It’s been a tough week for the climate movement as Tim DeChristopher, one of our strongest and most articulate voices, was sent to prison for two years.
But amidst the crappy news about Tim, deCarbonize Colorado and other groups in Boulder gave us a bit of an uplifting story. Last year, activists organized an occupation action at the Valmont coal plant in Boulder where five were arrested. Soon after their action, the Boulder City Council voted to close the Valmont plant by 2017. That wasn’t good enough for them, so last weekend they turned out 150 folks who rode their bikes to the Valmont plant and then did a massive guerrilla gardening action on the plant’s property.
Here’s the reportback from one of the activists working to end coal in Colorado:
On Saturday, August 16 close to 150 Boulder residents took part in a creative and empowering direct action at the Valmont Coal Plant in support of energy localization and local food. After a community bike ride from downtown Boulder, folks of all ages planted sunflowers — known for their use in natural soil remediation projects — on a vacant lot at the gates of the Valmont Coal Plant. The activists were calling for the immediate shut-down of the Valmont Coal Plant, as well as urging the City of Boulder to cut its ties with Xcel Energy and to create a truly sustainable community built on local democracy, locally-generated energy and locally-produced food.
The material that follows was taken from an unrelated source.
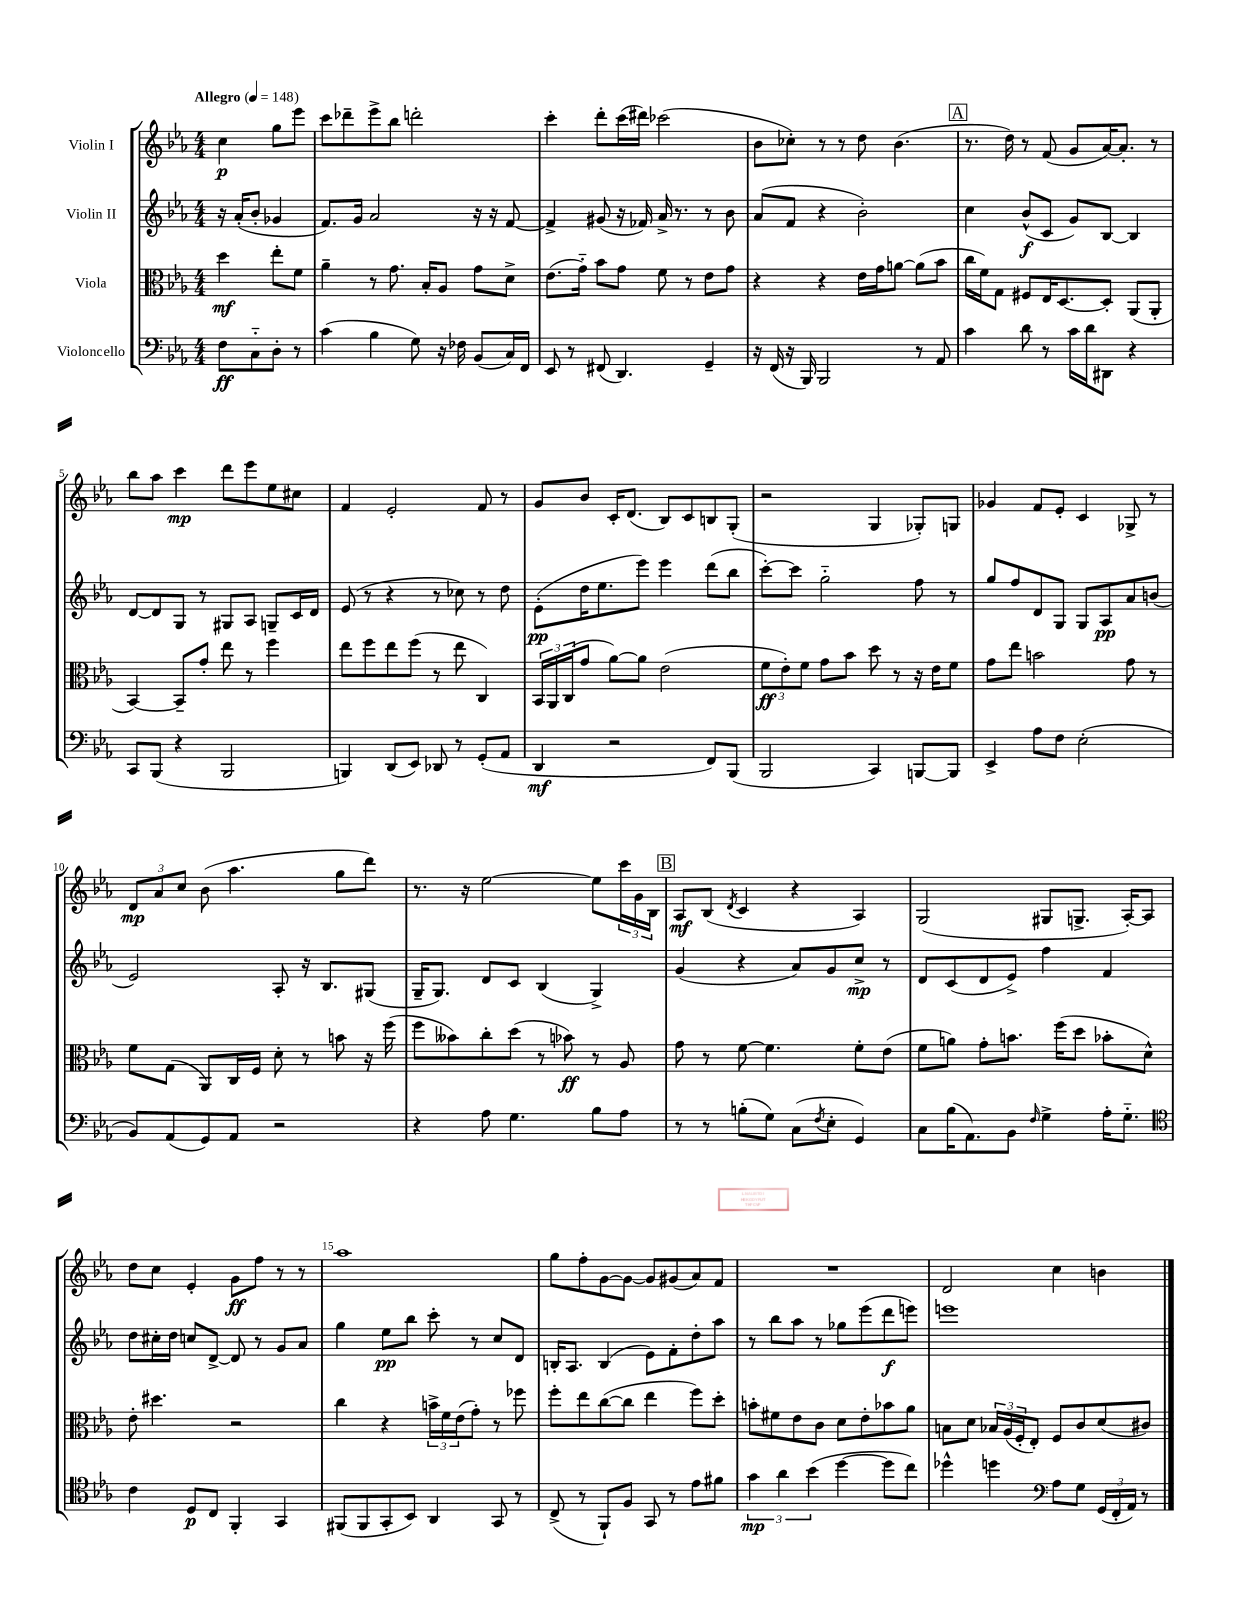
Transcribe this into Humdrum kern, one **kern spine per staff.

Folks gathered in downtown Boulder for a free breakfast (complete with French Toast!) provided by the local chapter of Food Not Bombs. The community bike ride, which included a large contingent of children and families, occupied major east-west thoroughfares as we made the 5 mile trek to the Valmont Coal Plant, located east of town. Small teams of bikers carefully managed traffic in the intersections to ensure the safe passage of everyone on the bike ride, as folks enjoyed chants, small talk and a beautiful summer day.
After roughly an hour of pedaling from downtown Boulder, we arrived at the Valmont Coal Plant in high spirits. Community members started to turn over soil to prepare the ground for planting, while others erected signs reading “Our Power Our Future Our Choice”, “Planting a Clean Future”, and “Coal Plant in Transition.” We then planted sunflowers at the gates of the coal plant, to begin the transition away from dirty fossil fuels in our community. Sunflowers are useful in the soil remediation process, as they are able to extract arsenic and other coal-plant pollutants, out of the soil. They are also an example of a natural, sustainable and community-scale solution to the problems associated with coal and other fossil fuels.
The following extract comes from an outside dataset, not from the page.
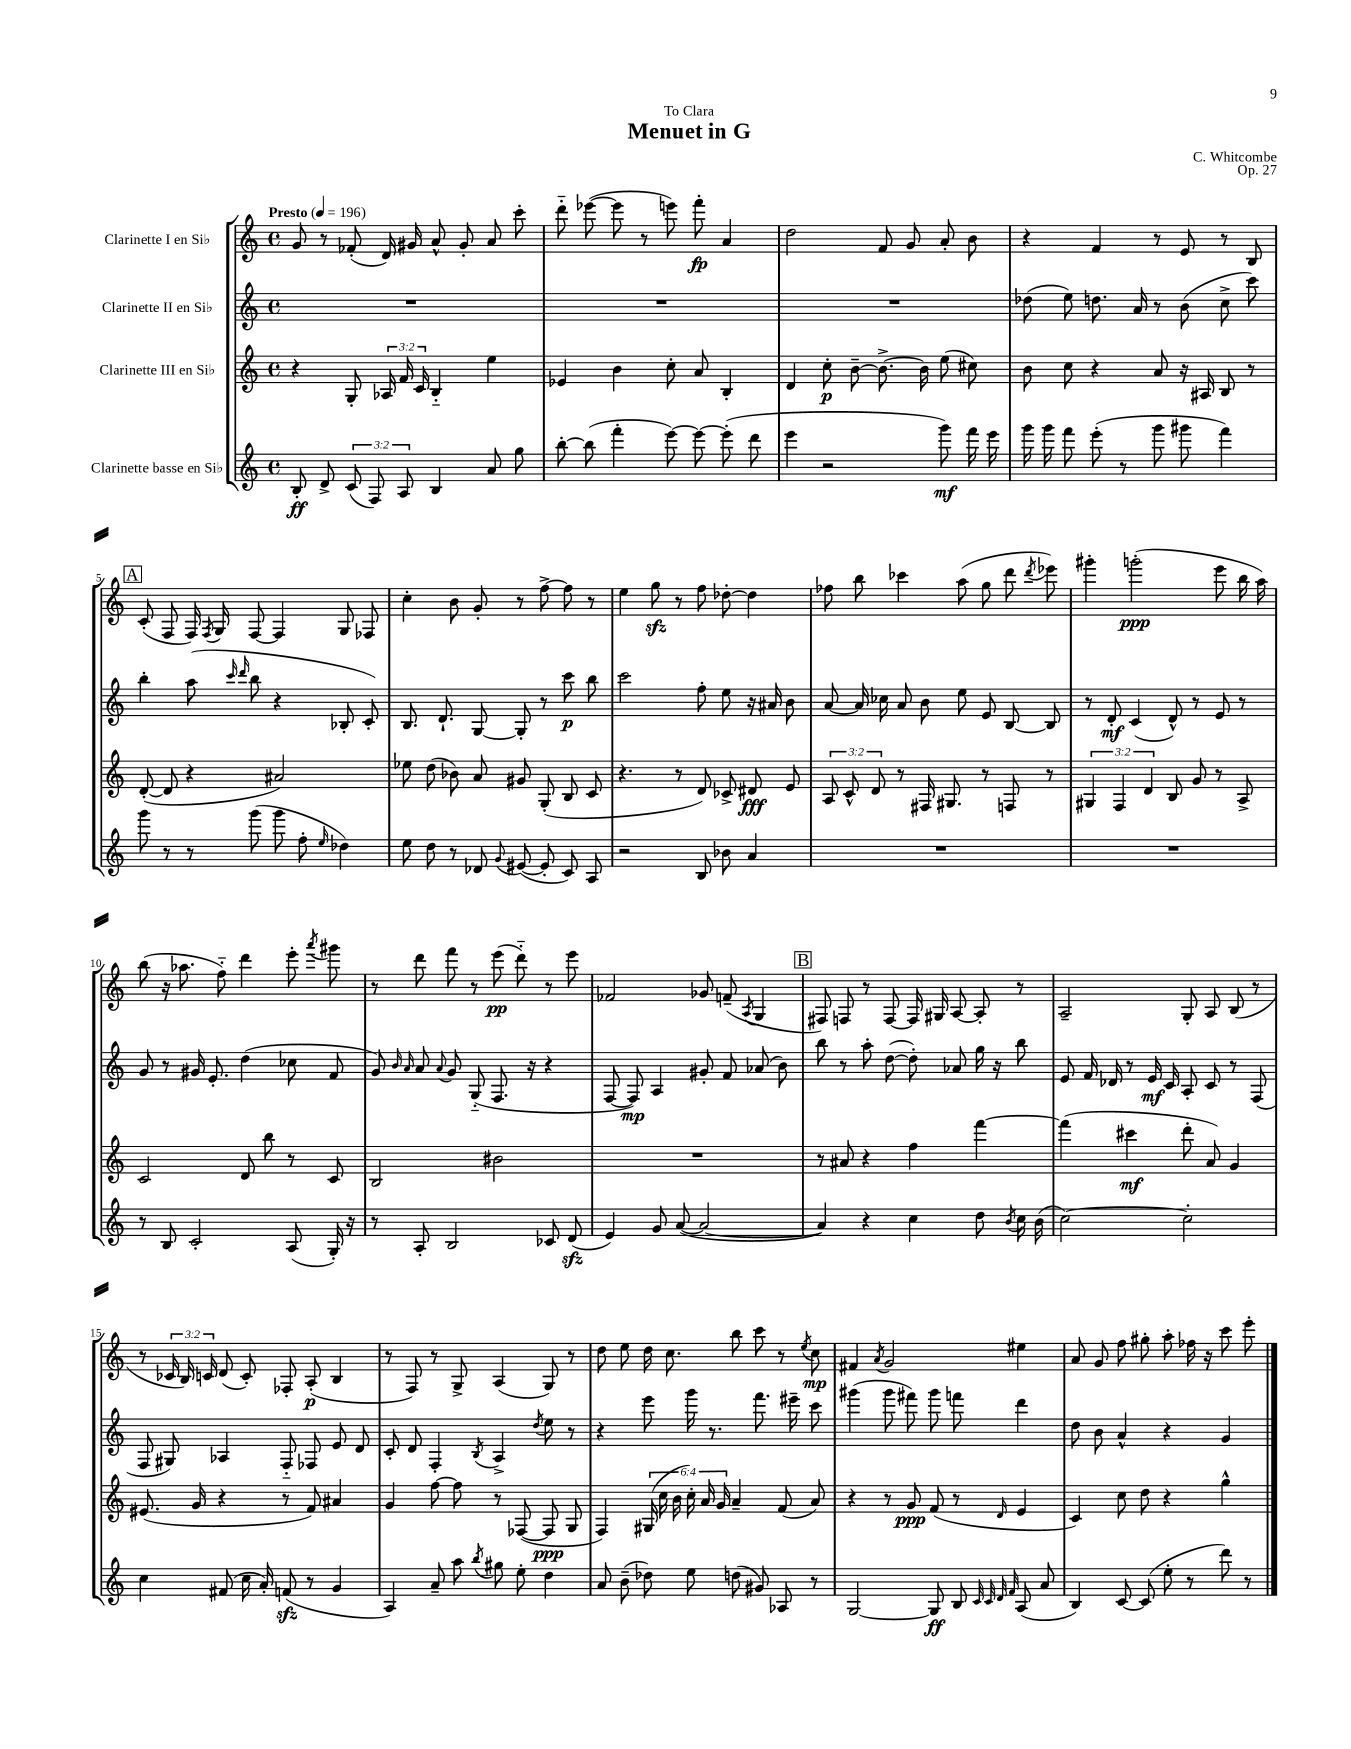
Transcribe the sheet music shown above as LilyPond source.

Thanks to much community involvement, Boulder is well on its way to cutting its ties with Xcel Energy, a Minnesota-based, monopoly utility company that generates 90% of its electricity from fossil fuels. A ballot measure passed by a large margin last November allowed the city to take the first steps toward creating a publicly-owned municipal utility. This November, voters will have the opportunity to establish a municipal utility. Such a change would enable democratic decision-making over the source of our electricity, dramatically expand locally-generated renewable energy and — in tandem with efforts to expand the production of local food — help create a thriving and sustainable local community.
Solidarity to Tim DeChristopher and all our Rocky Mountain comrades from Utah to Montana.